Back in my coffin. Pillow is WET… heavy dew I guess… ambient noise level rising … the first hint of daylight over the Compton and Edrich stand, London waking up, traffic begins down St John’s Wood Road…but, sleep again I presume, because next thing I know…
Awake! Now it is noisy – lorries hurtling along down below, a hubbub as sleepers – and those who didn’t – rise, start packing up, exchanging war stories, moaning and laughing together. So I might as well. In the space and in this light, no sense trying to cram everything neatly back into the bags.
Hot tea and a bacon butty from the Raid Response Team – bliss!
I’ve slept a little but am stiff and achy; not all the moving (so to speak) body parts (and not only the ones due for surgery) enjoyed the cramped space on cold concrete as the dew formed, nor the four-mile walk from home.
But, did it!
And with my friends Shona, Jessica, Rebecca, David and Matthew from ScotsCare and the Caledonian Club, all members of the Scots in London network, we’ve raised over £30k, and still counting, much needed for ScotsCare. Overall the event raised around £280,000!

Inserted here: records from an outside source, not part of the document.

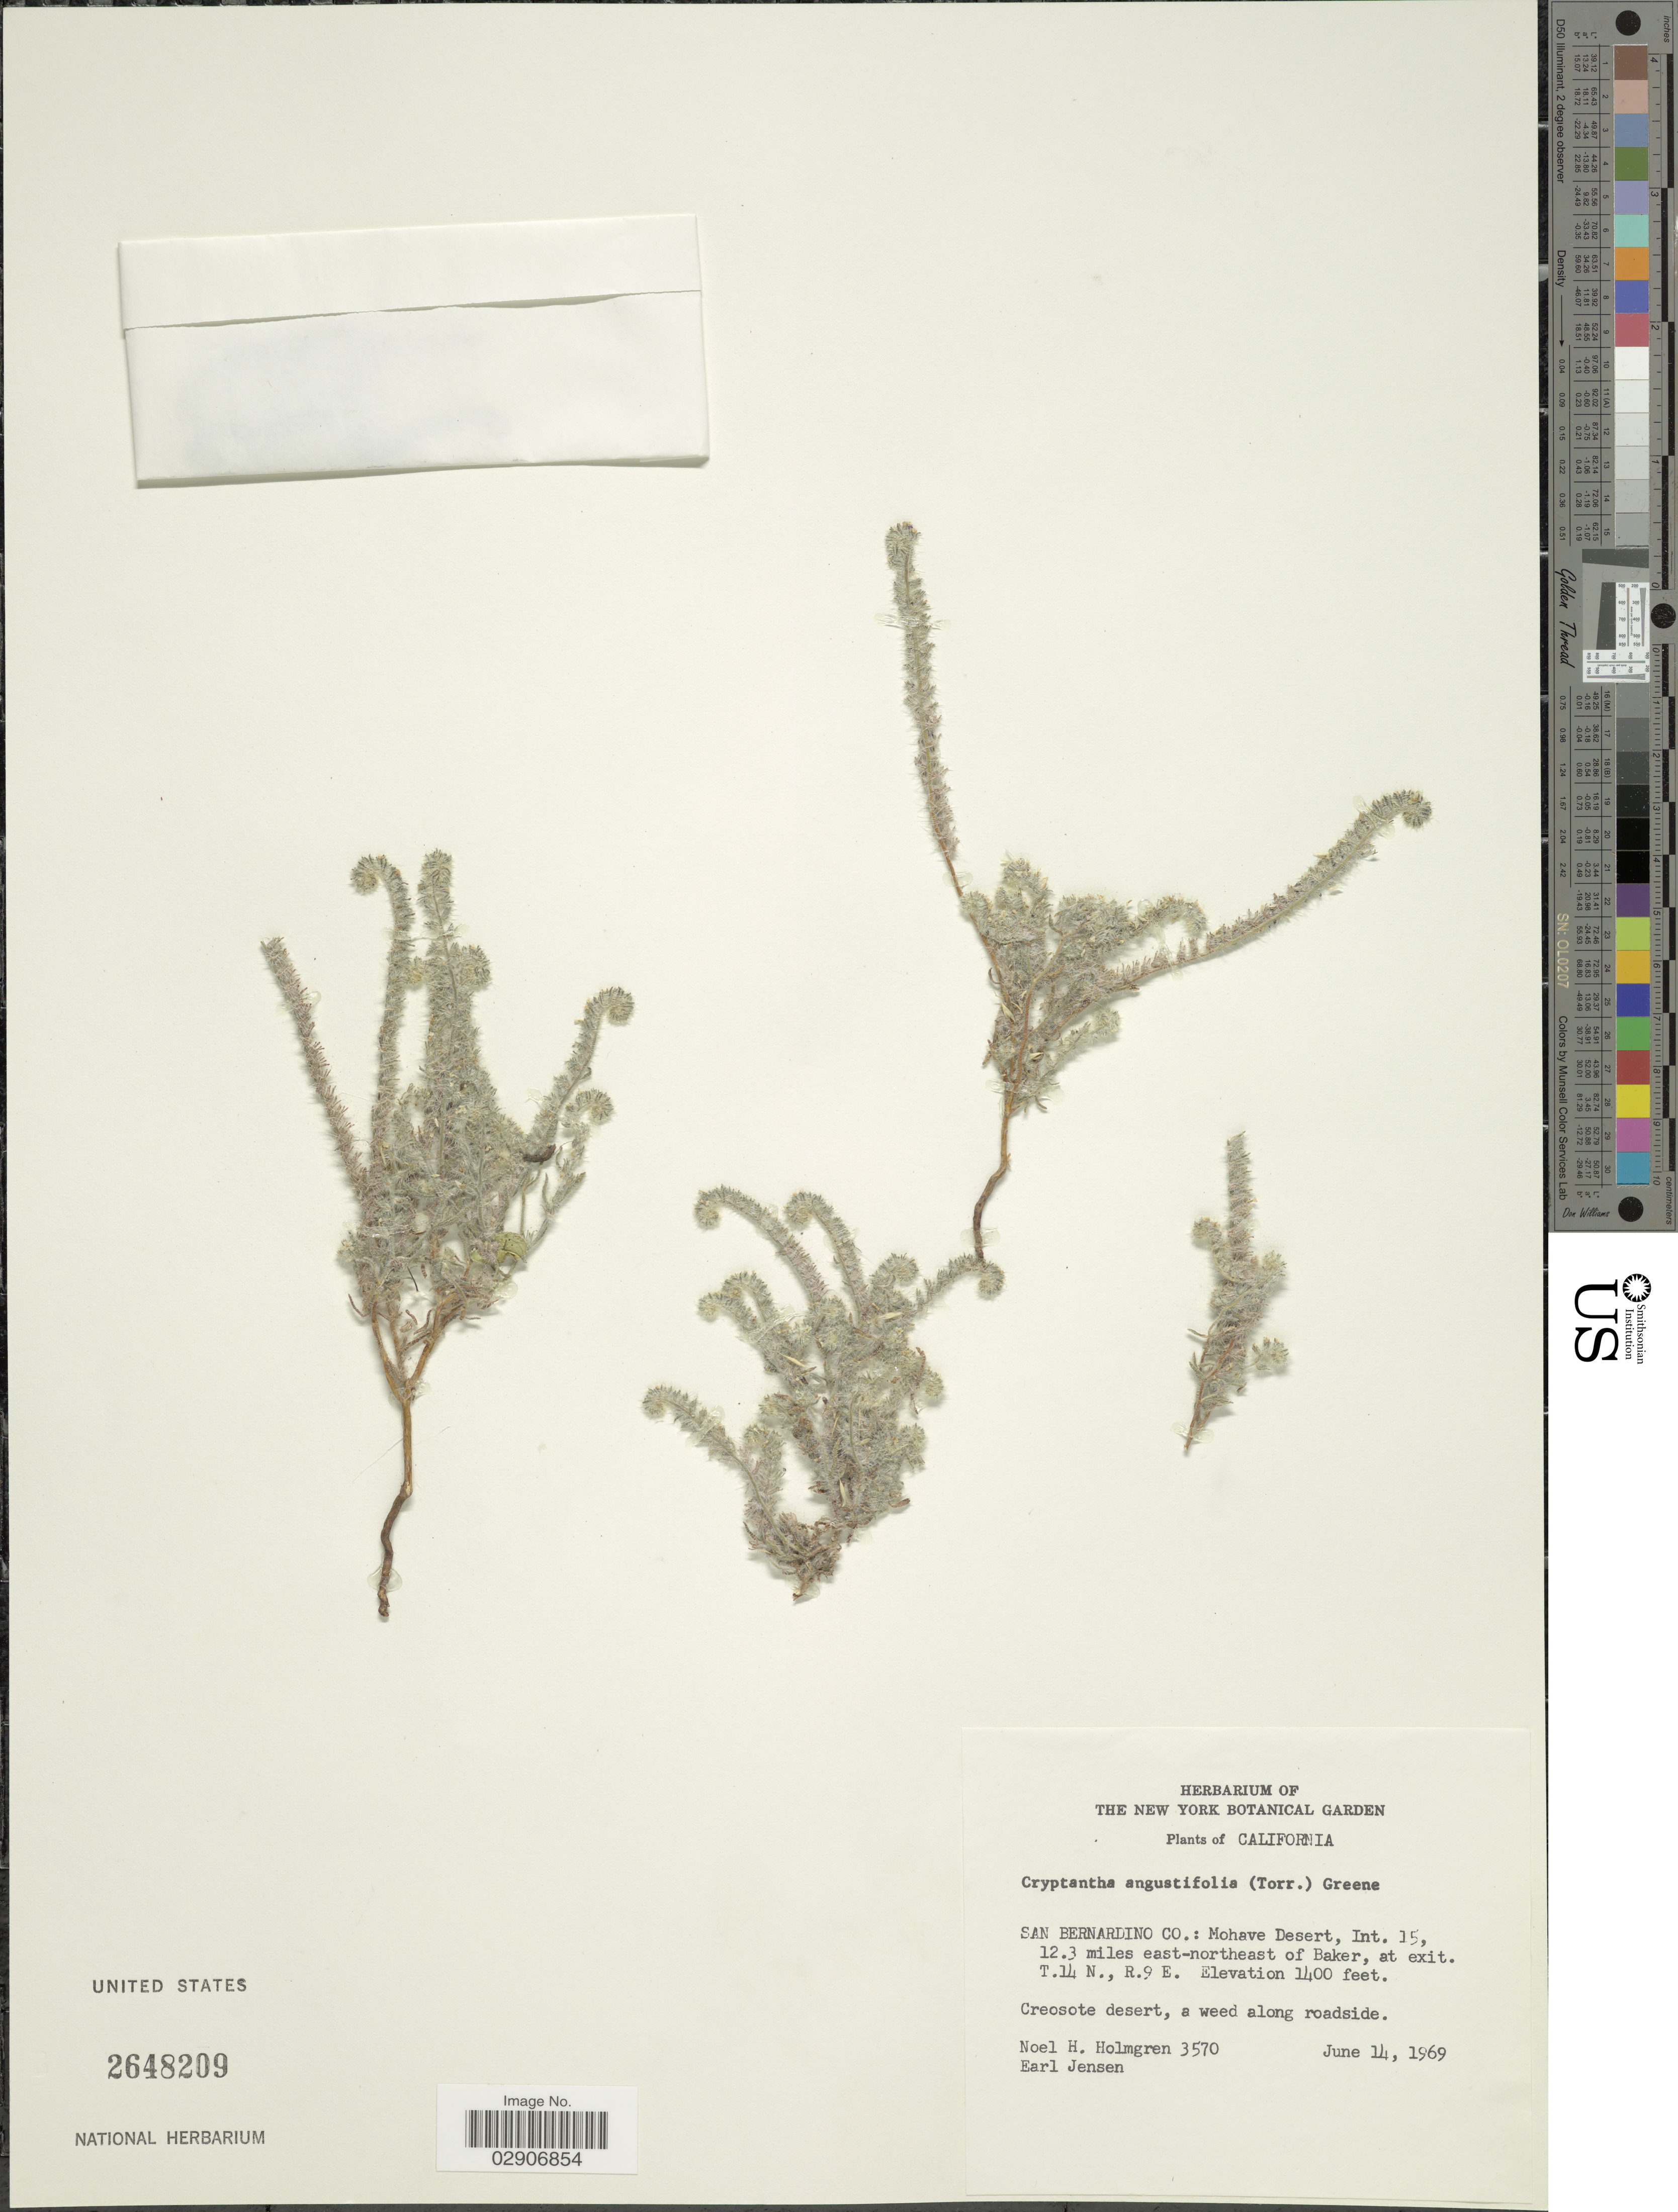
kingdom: Plantae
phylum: Tracheophyta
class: Magnoliopsida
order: Boraginales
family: Boraginaceae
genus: Cryptantha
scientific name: Cryptantha angustifolia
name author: (Torr.) Greene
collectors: N. H. Holmgren & E. Jensen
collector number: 3570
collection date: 1969-06-14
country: United States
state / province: California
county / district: San Bernardino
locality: San Bernardino Co.: Mohave Desert, Int. 15, 12.3 miles east-northeast of Baker, at exit. T. 14 N. R. 9 E.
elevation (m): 427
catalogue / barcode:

For us to give up a night was a lifestyle choice… and we’ll do it again as long as people escaping poverty, abuse and homelessness are sleeping rough. Tonight I’ll catch up on my sleep in a comfy bed in a warm house surrounded by family.
So yes, I do know how lucky I am.
All my donors are amazing: I will thank each and every one the next few days – unless you are Anon and haven’t owned up to me yet!